In a bid to increase internal revenue generation, some districts have started to recycle and make products from waste materials.
This move also supports efforts geared at protecting the environment and optimal utilisation of all resources to create new jobs and boost development initiatives among rural local government, according to Ngoma District vice-mayor in charge of finance and economic development, Jean Marie Vianney Rwiririza.
Rwiririza told Business Times that the district has, for instance, set up a Rwf700 million plant that will recycle garbage and briquettes. The plant is scheduled to start production soon, he added.
Promoted by conservationists and proponents of sustainable development, briquettes are more efficient in cooking compared to charcoal. They can be made from garbage or saw dust, among others. The vice-mayor explained that the district is now seeking a firm to manage and operate the plant under a private-public partnership scheme.
“We are optimistic that the project will create more jobs along the value chain when production of briquettes starts in coming months,” he said. The facility’s initial production capacity during the pilot phase will be about 1,200 tonnes of briquettes per day. This will be scaled up at a later stage.
SERCO Company, which installed the equipment at the plant is currently training personnel who will work in the plant.
The plant needs 10 tonnes of garbage to start operations, but only 2.5 tonnes have been collected since the beginning of the year. Most of the waste is supplied by garbage collection cooperatives, and there is a plan to buy them at Rwf7 per kilogramme to able to attract more suppliers according to district officials.

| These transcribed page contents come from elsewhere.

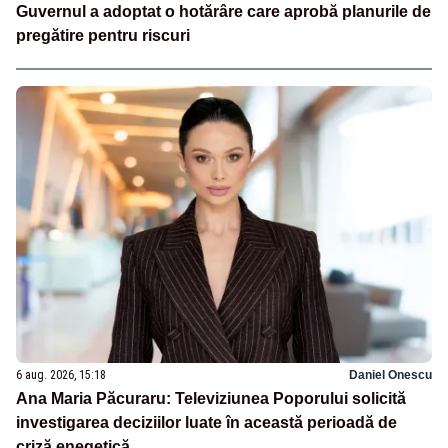
Guvernul a adoptat o hotărâre care aprobă planurile de
pregătire pentru riscuri
6 aug. 2026, 15:18
Daniel Onescu
Ana Maria Păcuraru: Televiziunea Poporului solicită
investigarea deciziilor luate în această perioadă de
criză enegetică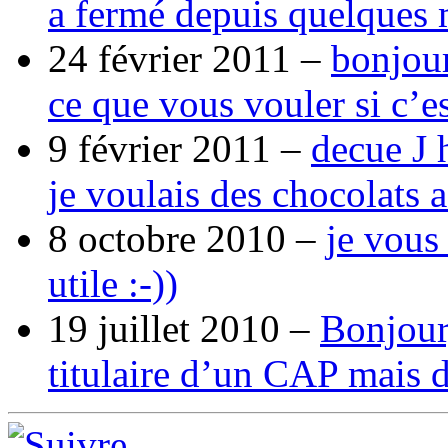
a fermé depuis quelques 
24 février 2011 –
bonjour
ce que vous vouler si c’e
9 février 2011 –
decue J 
je voulais des chocolats 
8 octobre 2010 –
je vous
utile :-))
19 juillet 2010 –
Bonjour,
titulaire d’un CAP mais 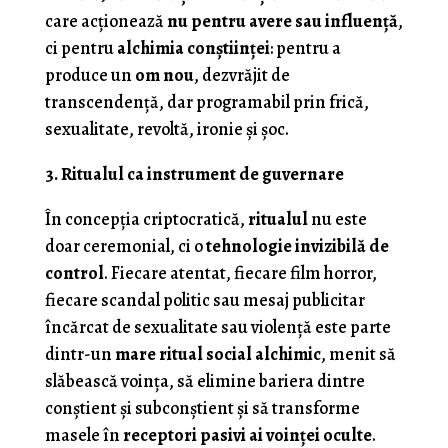
care acționează
nu pentru avere sau influență
,
ci pentru
alchimia conștiinței
: pentru a
produce un
om nou
, dezvrăjit de
transcendență, dar programabil prin frică,
sexualitate, revoltă, ironie și șoc.
3. Ritualul ca instrument de guvernare
În concepția criptocratică,
ritualul
nu este
doar ceremonial, ci o
tehnologie invizibilă de
control
. Fiecare atentat, fiecare film horror,
fiecare scandal politic sau mesaj publicitar
încărcat de sexualitate sau violență este parte
dintr-un
mare ritual social alchimic
, menit să
slăbească voința, să elimine bariera dintre
conștient și subconștient și să transforme
masele în
receptori pasivi ai voinței oculte
.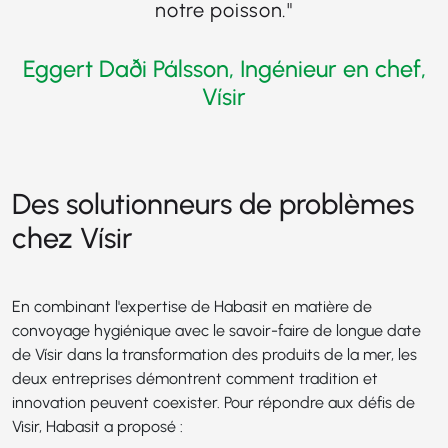
notre poisson
."
Eggert Daði Pálsson, Ingénieur en chef,
Vísir
Des solutionneurs de problèmes
chez Vísir
En combinant l'expertise de Habasit en matière de
convoyage hygiénique avec le savoir-faire de longue date
de Vísir dans la transformation des produits de la mer, les
deux entreprises démontrent comment tradition et
innovation peuvent coexister. Pour répondre aux défis de
Visir, Habasit a proposé :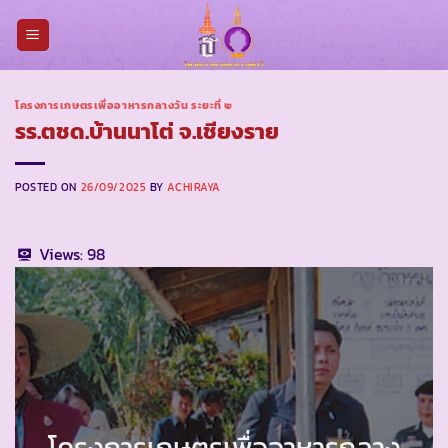
Skip
to
content
โครงการเกษตรเพื่ออาหารกลางวัน ระยะที่ ๒
รร.ตชด.บ้านนาโต่ จ.เชียงราย
POSTED ON
26/09/2025
BY
ACHIRAYA
Views:
98
โครงการเกษตรเพื่ออาหารกลาง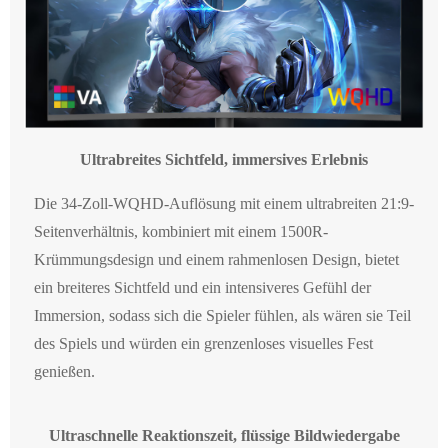
Ultrabreites Sichtfeld, immersives Erlebnis
Die 34-Zoll-WQHD-Auflösung mit einem ultrabreiten 21:9-
Seitenverhältnis, kombiniert mit einem 1500R-
Krümmungsdesign und einem rahmenlosen Design, bietet
ein breiteres Sichtfeld und ein intensiveres Gefühl der
Immersion, sodass sich die Spieler fühlen, als wären sie Teil
des Spiels und würden ein grenzenloses visuelles Fest
genießen.
Ultraschnelle Reaktionszeit, flüssige Bildwiedergabe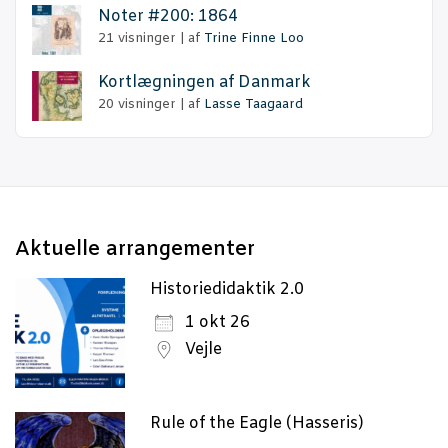
Noter #200: 1864
21 visninger
|
af
Trine Finne Loo
Kort­læg­nin­gen af Danmark
20 visninger
|
af
Lasse Taagaard
Aktu­el­le arrangementer
Historiedidaktik 2.0
1 okt 26
Vejle
Rule of the Eagle (Hasseris)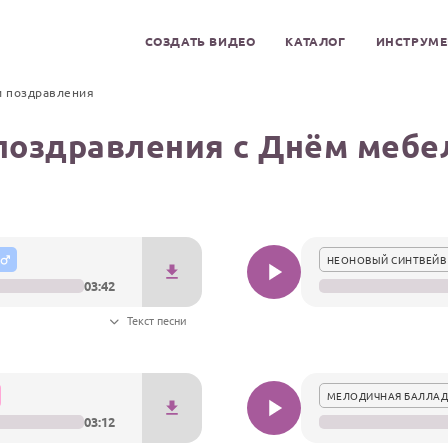
СОЗДАТЬ ВИДЕО
КАТАЛОГ
ИНСТРУМ
и поздравления
поздравления с Днём меб
НЕОНОВЫЙ СИНТВЕЙВ
03:42
Текст песни
МЕЛОДИЧНАЯ БАЛЛАД
03:12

Rwiririza said the district is seeking ways to get more recyclable waste from neighbouring districts to ensure sustainable production. Already, garbage collection firms in those districts have been contacted to supply the factory.

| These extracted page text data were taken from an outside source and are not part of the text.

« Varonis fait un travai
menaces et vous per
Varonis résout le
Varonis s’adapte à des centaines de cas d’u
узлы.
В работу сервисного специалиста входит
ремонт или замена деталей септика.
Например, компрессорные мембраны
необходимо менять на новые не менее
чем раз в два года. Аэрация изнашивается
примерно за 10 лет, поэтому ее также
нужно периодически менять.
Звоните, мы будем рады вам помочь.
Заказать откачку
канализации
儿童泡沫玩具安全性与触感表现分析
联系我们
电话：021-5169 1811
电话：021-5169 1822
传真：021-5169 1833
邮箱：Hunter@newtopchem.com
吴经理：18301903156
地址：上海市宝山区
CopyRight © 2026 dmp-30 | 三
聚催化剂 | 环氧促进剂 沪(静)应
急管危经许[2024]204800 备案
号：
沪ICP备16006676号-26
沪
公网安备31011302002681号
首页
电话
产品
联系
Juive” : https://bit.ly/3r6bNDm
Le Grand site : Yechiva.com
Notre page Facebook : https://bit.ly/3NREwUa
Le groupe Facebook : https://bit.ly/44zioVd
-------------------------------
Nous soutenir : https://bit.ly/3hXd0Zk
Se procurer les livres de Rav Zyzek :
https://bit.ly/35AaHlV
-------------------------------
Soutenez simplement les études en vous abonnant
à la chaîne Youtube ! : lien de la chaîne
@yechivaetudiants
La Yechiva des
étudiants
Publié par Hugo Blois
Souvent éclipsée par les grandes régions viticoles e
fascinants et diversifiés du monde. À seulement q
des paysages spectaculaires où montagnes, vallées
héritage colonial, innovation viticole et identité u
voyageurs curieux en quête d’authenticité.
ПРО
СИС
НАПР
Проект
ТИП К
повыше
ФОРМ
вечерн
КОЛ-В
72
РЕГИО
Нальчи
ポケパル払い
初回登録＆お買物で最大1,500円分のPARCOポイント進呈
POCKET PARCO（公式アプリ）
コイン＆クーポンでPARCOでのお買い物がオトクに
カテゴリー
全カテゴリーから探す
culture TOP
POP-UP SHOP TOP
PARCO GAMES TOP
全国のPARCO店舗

Phillipe Rubayiza, the director of SERCO Company, said the firm will train 15 people to kick-start operations as the district waits to privatise the plant.
Rwanda is committed to the development and implementation of landfill regulations in all urban areas, extraction and utilisation of landfill gas (LFG) for power generation by 2030. This would reduce approximately 586,000 tonnes of carbon emissions and create off-farm jobs, according to the Rwanda Environment Management Authority (REMA). The dangers posed by garbage will, however, be reduced as districts and private investors strengthen ties to exploit the potential of landfills for economic purposes.

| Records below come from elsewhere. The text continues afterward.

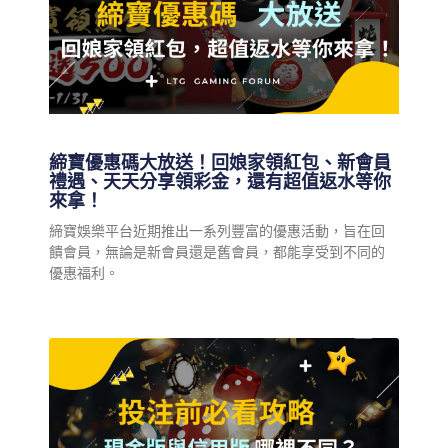
締寶優惠碼大放送！回娘家領紅包、新會員
禮遇、天天分享領彩金，還有超值返水等你
來拿！
締寶娛樂平台近期推出一系列豐富的優惠活動，旨在回
饋會員，無論是新會員還是舊會員，都能享受到不同的
優惠福利。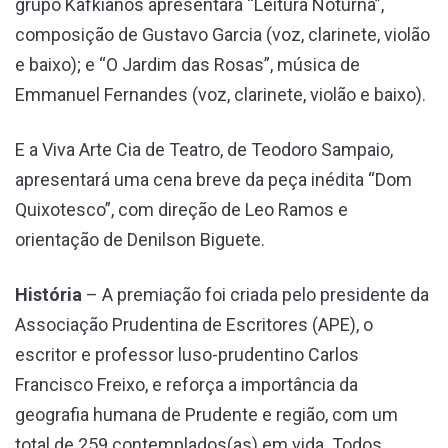
grupo Kafkianos apresentará “Leitura Noturna”,
composição de Gustavo Garcia (voz, clarinete, violão
e baixo); e “O Jardim das Rosas”, música de
Emmanuel Fernandes (voz, clarinete, violão e baixo).
E a Viva Arte Cia de Teatro, de Teodoro Sampaio,
apresentará uma cena breve da peça inédita “Dom
Quixotesco”, com direção de Leo Ramos e
orientação de Denilson Biguete.
História
– A premiação foi criada pelo presidente da
Associação Prudentina de Escritores (APE), o
escritor e professor luso-prudentino Carlos
Francisco Freixo, e reforça a importância da
geografia humana de Prudente e região, com um
total de 259 contemplados(as) em vida. Todos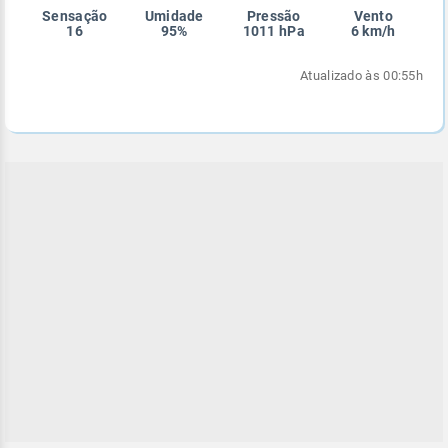
Sensação
Umidade
Pressão
Vento
Enviar
Enviar
Enviar
Enviar
Enviar
16
95%
1011 hPa
6 km/h
Enviar
Atualizado às 00:55h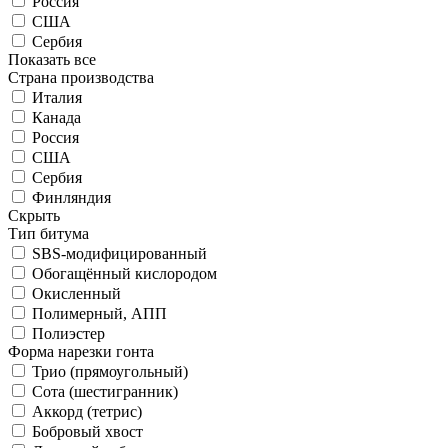
Россия
США
Сербия
Показать все
Страна производства
Италия
Канада
Россия
США
Сербия
Финляндия
Скрыть
Тип битума
SBS-модифицированный
Обогащённый кислородом
Окисленный
Полимерный, АПП
Полиэстер
Форма нарезки гонта
Трио (прямоугольный)
Сота (шестигранник)
Аккорд (тетрис)
Бобровый хвост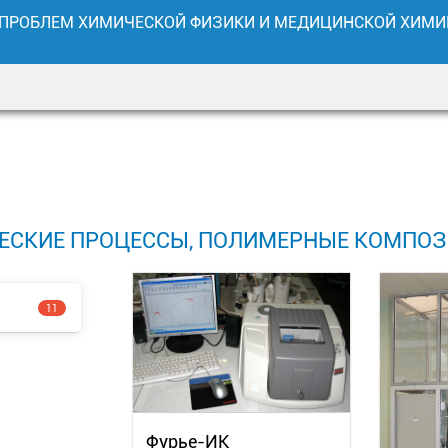
 ПРОБЛЕМ ХИМИЧЕСКОЙ ФИЗИКИ И МЕДИЦИНСКОЙ ХИМИ
[contact-form-7 404 "Не н
[contact-form-7 404 "Не н
ЕСКИЕ ПРОЦЕССЫ, ПОЛИМЕРНЫЕ КОМПОЗ
[h
[h
11
Фурье-ИК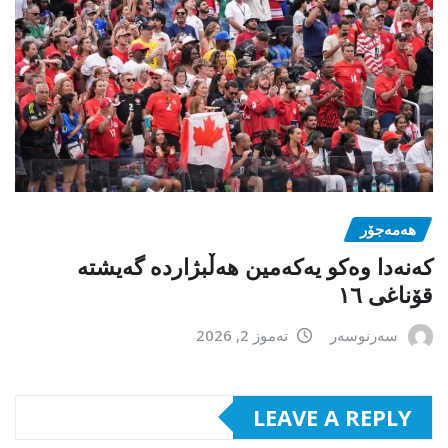
هەمەجۆر
کەنەدا وەکو یەکەمین ھەڵبژاردە گەیشتە
قۆناغی ١٦
سەرنوسەر
تەموز 2, 2026
LEAVE A REPLY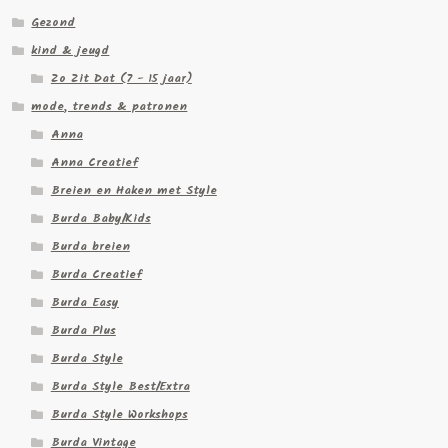
Gezond
kind & jeugd
Zo Zit Dat (7 - 15 jaar)
mode, trends & patronen
Anna
Anna Creatief
Breien en Haken met Style
Burda Baby/Kids
Burda breien
Burda Creatief
Burda Easy
Burda Plus
Burda Style
Burda Style Best/Extra
Burda Style Workshops
Burda Vintage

Some of the districts are not only constructing landfills but also target to turn garbage into resources such as energy and organic manure.
In Kamonyi District, garbage is used to make organic manure, while some waste is sold to local and regional recycling plants, Thaddee Tuyizere, the district vice-mayor in charge of finance and economic development, said.
The district contracted COPED to make fertilisers from the waste. Aimable Rwantunga, the general manager of COPED, told Business Times that the firm collects over 50 tonnes of waste per day, and has so far produced 100 tonnes of manure. They sell the manure to farmers at Rwf100 per kilogramme.
Some of the garbage, such as sawdust, dry agriculture waste, and rice husks, are used to make briquettes which they sell to prisons, schools, and military barracks.
“We also make plastic bags from recycled polythene materials, while waste such as papers is supplied to paper recycling plants; plastic bottles are sold to recycling firms in Uganda, and metals are sold to steel industries,” he added.
The firm currently produces one tonne of briquettes per day.
Commenting on the two projects, Oreste Niyonsaba, the manager for clean cooking and biogas solutions at Energy Development Corporation Limited (EDCL), said that turning garbage into different energy solutions is one of the ways that will help ease pressure on the country’s forests and support sustainable development.
Niyonsaba added that local governments and institutions in charge of sanitation are mandated to support such initiatives. City of Kigali authorities recently said they were seeking $14 million to develop another landfill where garbage will be treated and turned into energy.
The project will be developed with support from United Nations and Development Programme (UNDP), Green Climate Fund (GCF), and Rwanda Environment Management Authority (REMA), according to city officials. At least 300 tonnes of waste is collected in the City of Kigali a day.
One kilogramme of briquettes could be sold at Rwf30. This is much lower compared to Rwf300 for a small basket of charcoal or a bundle of firewood.
Supporting green growth
Landfills emit methane gas, representing the largest source of air emissions at about 70 per cent that escape into the atmosphere. This threatens the ozone layer and causes global warming.
Local governments are expected to integrate the green growth strategy in their development plans under an ongoing three-year project financed by the Rwanda Green Fund.
The project, that started in 2015, also seeks to help them develop green growth strategies and investment plans to attract funding.